__WRITTEN REQUEST__.
Summarize the passage on clearing out clutter in two sentences.

Six household items and how to sell, donate or dump them
By Jura Koncius,
In the winter months, we spend a lot of time indoors looking at stuff and thinking we really should get rid of it.
The heirloom piano, college novels, drawer of dead cellphones, your grandmother’s flowered china — everyone’s got something extra lying around. But it’s hard to take that first step in the clutter-purging process. That’s because, as any professional organizer will tell you, clutter is filled with emotion. Making the decision to get rid of something can be difficult; then you have to determine the best plan to make it happen. What is it really worth? Where is the best place to donate it? Will anyone else even want it? There are so many options today: Craigslist, eBay, Freecycle, charity donation trucks, consignment stores, auctions and yard sales.
Here’s some advice from six professional organizers about how to sell, donate, dump or recycle six major categories of household stuff: china, rugs, books, furniture, technology and musical instruments.
Have more suggestions for ways to sell, donate or trash your stuff? E-mail us.

Source data:
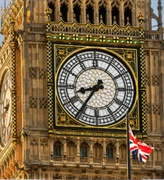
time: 8:35
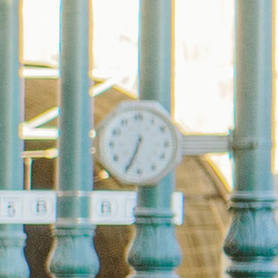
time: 6:34
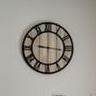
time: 9:16
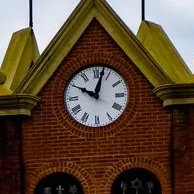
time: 10:02
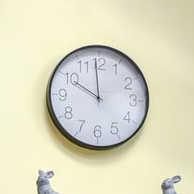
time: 9:59
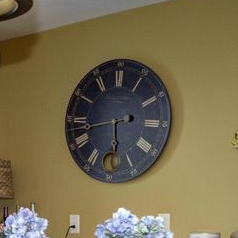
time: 5:42
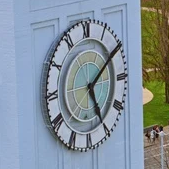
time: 5:09
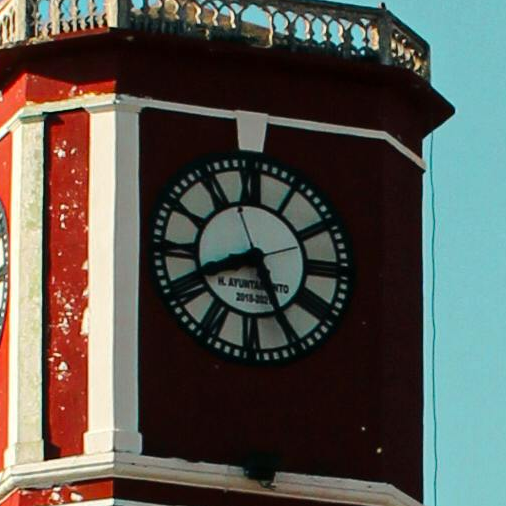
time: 8:25
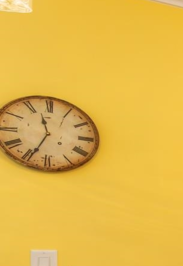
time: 11:34
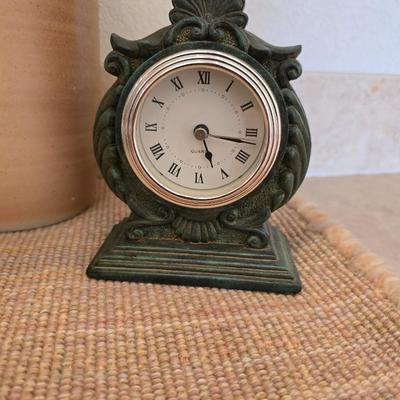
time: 5:16
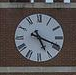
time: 5:18
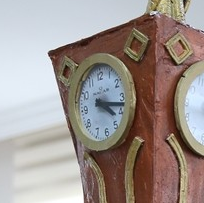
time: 4:17
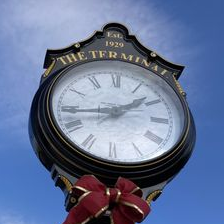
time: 1:43
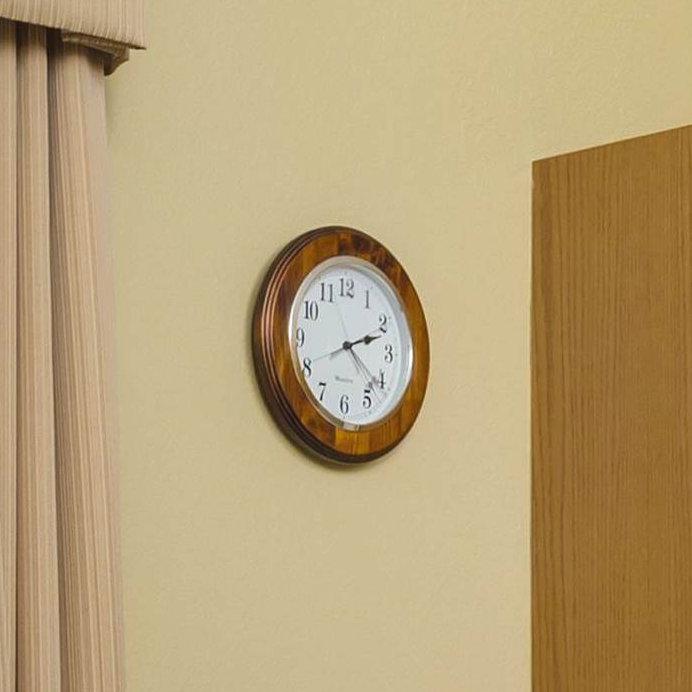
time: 2:21
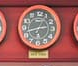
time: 2:42
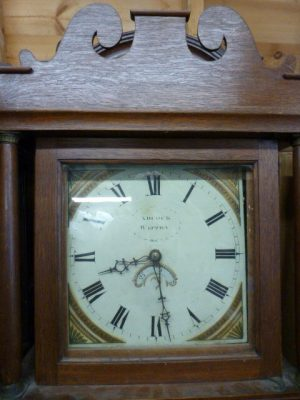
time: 8:28
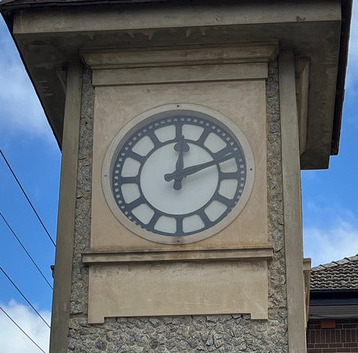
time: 12:11
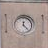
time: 12:23
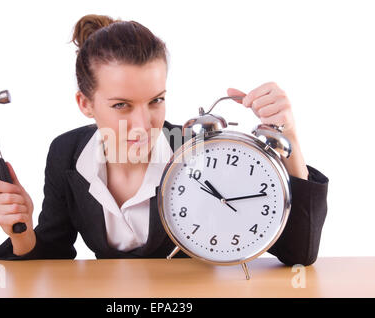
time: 10:11
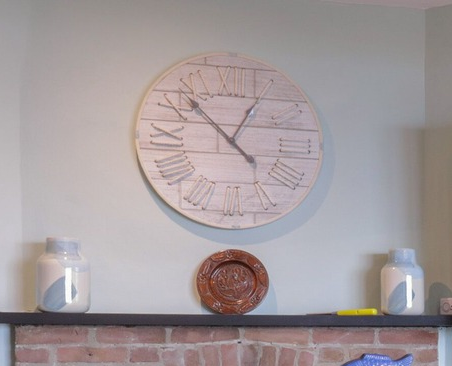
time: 12:52
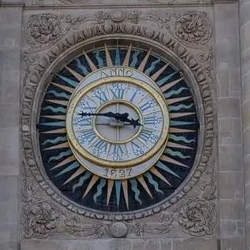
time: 3:45
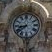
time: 8:38
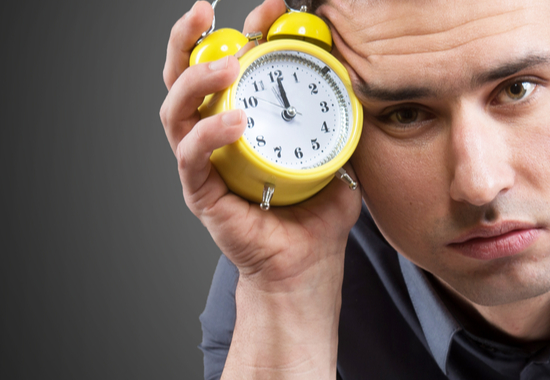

__TASK ANSWER__.
Getting rid of extra household things is hard to begin because clutter is filled with emotion. After deciding, one must also work out the best plan among many options such as Craigslist, eBay, charity donation trucks and yard sales, and six professional organizers give advice on how to sell, donate, dump or recycle china, rugs, books, furniture, technology and musical instruments.